Beveelt dat de tijd die door de verdachte vóór de tenuitvoerlegging van deze uitspraak in enige in artikel 27, eerste lid, van het Wetboek van Strafrecht bedoelde vorm van voorarrest is doorgebracht, bij de uitvoering van de opgelegde gevangenisstraf in mindering zal worden gebracht, voor zover die tijd niet reeds op een andere straf in mindering is gebracht.
Verklaart verbeurdhet in beslag genomen, nog niet teruggegeven voorwerp, te weten:
1
STK Doos AQUARIS 5807962 met simkaarthouder.
Gelast de
teruggaveaan T. Schneider van het in beslag genomen, nog niet teruggegeven voorwerp, te weten 1.00 STK Personenauto [kenteken] BMW 3ER REIHE 330d 2003 KI:Grijs 5807674.
Gelast de
teruggaveaan de verdachte van het in beslag genomen, nog niet teruggegeven voorwerp, te weten 1.00 STK Agenda 5808016 (met admi. in sealbag).

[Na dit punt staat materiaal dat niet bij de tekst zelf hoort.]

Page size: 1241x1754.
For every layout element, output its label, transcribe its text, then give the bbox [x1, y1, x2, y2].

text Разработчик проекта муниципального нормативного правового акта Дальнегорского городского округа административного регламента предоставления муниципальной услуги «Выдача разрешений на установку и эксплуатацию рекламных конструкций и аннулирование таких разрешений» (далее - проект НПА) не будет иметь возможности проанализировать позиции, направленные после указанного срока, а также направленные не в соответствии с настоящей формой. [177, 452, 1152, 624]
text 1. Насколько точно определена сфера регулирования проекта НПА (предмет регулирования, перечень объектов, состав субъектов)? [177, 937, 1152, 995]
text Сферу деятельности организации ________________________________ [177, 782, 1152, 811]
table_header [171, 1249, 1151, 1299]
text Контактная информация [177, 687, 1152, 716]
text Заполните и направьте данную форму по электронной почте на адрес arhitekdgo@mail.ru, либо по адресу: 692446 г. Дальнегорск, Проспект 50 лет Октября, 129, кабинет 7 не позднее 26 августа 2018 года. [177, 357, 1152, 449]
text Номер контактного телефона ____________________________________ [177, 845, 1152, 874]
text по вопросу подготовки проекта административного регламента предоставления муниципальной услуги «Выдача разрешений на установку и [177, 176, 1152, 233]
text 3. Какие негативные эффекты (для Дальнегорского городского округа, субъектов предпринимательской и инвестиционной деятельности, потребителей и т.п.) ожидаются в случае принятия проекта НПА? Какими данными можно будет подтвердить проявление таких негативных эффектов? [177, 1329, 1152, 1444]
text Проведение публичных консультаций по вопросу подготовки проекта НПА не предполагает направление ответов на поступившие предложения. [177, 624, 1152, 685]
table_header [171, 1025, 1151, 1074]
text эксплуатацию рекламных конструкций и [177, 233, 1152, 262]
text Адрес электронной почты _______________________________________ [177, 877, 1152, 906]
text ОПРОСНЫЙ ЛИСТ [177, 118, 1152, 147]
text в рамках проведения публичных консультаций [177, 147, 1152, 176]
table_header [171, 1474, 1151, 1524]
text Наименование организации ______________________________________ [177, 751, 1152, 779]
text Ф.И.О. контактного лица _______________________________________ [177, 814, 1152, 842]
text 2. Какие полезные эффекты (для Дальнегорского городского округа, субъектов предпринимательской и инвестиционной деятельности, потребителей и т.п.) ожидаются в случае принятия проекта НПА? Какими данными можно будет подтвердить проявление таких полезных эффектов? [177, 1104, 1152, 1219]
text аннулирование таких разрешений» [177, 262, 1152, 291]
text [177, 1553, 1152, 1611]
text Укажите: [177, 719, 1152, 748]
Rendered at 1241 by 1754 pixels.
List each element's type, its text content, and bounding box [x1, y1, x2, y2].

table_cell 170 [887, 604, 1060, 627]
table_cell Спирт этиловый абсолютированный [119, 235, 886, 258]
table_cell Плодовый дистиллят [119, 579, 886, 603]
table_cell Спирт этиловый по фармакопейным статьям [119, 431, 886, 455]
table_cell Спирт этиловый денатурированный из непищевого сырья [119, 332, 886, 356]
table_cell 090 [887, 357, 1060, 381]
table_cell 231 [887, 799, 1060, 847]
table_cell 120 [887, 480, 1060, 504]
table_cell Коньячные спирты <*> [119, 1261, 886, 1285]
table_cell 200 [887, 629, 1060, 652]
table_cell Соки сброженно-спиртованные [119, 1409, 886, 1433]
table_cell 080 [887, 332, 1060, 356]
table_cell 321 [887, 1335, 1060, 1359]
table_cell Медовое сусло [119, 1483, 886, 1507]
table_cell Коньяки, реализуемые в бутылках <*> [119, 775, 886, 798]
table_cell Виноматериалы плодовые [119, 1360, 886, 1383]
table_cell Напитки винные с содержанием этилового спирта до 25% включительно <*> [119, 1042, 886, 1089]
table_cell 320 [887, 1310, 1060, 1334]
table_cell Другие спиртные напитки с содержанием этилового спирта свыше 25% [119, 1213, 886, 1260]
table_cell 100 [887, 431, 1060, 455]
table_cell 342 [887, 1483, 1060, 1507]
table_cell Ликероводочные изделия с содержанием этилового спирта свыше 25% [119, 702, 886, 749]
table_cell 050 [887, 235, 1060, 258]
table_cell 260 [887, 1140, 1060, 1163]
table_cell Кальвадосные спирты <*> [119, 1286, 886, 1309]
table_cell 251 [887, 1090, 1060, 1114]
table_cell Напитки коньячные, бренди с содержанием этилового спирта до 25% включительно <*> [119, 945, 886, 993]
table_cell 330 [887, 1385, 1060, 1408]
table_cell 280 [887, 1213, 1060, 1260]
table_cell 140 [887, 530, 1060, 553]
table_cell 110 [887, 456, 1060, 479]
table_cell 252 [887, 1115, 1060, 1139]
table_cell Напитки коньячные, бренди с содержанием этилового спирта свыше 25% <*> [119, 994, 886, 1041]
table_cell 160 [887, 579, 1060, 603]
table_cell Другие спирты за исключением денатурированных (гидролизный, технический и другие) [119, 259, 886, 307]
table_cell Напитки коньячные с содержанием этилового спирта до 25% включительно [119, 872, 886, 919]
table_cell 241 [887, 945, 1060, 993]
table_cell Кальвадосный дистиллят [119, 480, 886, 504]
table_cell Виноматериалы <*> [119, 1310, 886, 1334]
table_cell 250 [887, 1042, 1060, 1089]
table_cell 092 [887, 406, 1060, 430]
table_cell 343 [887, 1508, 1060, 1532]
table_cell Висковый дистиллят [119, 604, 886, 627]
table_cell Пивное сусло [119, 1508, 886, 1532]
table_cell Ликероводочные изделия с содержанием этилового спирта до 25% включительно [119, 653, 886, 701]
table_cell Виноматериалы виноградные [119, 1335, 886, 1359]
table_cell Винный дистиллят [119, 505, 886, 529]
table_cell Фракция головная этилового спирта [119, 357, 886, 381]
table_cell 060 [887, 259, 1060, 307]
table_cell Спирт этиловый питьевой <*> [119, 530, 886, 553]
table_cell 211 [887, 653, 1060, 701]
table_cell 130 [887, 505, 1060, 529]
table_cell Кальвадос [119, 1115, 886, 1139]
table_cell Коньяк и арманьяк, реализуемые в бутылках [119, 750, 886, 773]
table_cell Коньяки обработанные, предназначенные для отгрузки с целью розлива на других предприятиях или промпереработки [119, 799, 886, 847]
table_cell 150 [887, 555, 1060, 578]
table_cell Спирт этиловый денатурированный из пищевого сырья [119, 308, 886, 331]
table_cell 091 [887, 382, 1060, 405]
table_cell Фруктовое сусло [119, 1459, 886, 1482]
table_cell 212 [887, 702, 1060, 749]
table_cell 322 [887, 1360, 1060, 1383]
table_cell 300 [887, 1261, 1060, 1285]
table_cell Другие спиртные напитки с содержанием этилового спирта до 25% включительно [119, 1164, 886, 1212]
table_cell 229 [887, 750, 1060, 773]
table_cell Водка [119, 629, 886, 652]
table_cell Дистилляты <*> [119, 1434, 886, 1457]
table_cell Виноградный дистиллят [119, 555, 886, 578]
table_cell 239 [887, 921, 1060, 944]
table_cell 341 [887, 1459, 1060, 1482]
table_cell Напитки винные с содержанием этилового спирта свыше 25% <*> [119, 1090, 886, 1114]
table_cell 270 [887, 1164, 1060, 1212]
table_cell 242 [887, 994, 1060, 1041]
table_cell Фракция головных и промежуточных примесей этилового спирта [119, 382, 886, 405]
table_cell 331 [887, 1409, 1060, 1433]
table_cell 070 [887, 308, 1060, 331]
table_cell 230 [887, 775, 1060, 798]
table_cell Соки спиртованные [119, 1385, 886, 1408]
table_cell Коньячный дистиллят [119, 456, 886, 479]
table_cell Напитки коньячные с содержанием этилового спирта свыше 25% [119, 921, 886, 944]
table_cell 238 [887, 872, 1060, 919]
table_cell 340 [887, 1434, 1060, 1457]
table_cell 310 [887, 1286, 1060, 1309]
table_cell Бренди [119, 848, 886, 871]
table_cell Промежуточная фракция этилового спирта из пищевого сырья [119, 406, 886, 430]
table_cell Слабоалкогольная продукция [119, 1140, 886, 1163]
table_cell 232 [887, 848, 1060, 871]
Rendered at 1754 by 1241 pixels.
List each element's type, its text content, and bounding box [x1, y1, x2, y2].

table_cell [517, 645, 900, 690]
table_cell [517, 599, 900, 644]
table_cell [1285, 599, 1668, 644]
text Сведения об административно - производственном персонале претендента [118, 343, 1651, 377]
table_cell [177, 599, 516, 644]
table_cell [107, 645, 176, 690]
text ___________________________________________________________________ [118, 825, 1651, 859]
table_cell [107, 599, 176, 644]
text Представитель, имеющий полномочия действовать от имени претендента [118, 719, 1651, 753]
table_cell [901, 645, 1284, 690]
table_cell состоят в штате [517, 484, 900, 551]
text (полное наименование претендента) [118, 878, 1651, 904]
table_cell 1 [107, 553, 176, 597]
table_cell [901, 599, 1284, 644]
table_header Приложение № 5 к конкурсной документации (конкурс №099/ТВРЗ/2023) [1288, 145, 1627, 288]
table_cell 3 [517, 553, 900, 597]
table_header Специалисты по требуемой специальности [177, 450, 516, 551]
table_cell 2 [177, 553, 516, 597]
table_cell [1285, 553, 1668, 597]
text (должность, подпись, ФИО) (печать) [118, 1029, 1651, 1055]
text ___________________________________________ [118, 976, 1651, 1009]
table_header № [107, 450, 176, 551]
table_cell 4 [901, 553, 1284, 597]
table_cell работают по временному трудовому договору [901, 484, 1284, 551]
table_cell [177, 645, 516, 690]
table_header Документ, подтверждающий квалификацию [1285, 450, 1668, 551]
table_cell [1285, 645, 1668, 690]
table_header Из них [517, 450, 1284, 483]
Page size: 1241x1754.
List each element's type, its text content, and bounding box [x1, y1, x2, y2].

Dit arrest is gewezen door de meervoudige strafkamer van het gerechtshof Amsterdam, waarin zitting hadden mr. N.E. Kwak, mr. R.P. den Otter en mr. T. de Bont, in tegenwoordigheid van mr. R.J. den Arend, griffier, en is uitgesproken op de openbare terechtzitting van dit gerechtshof van 23 april 2024.
De griffier is buiten staat het arrest mede te ondertekenen.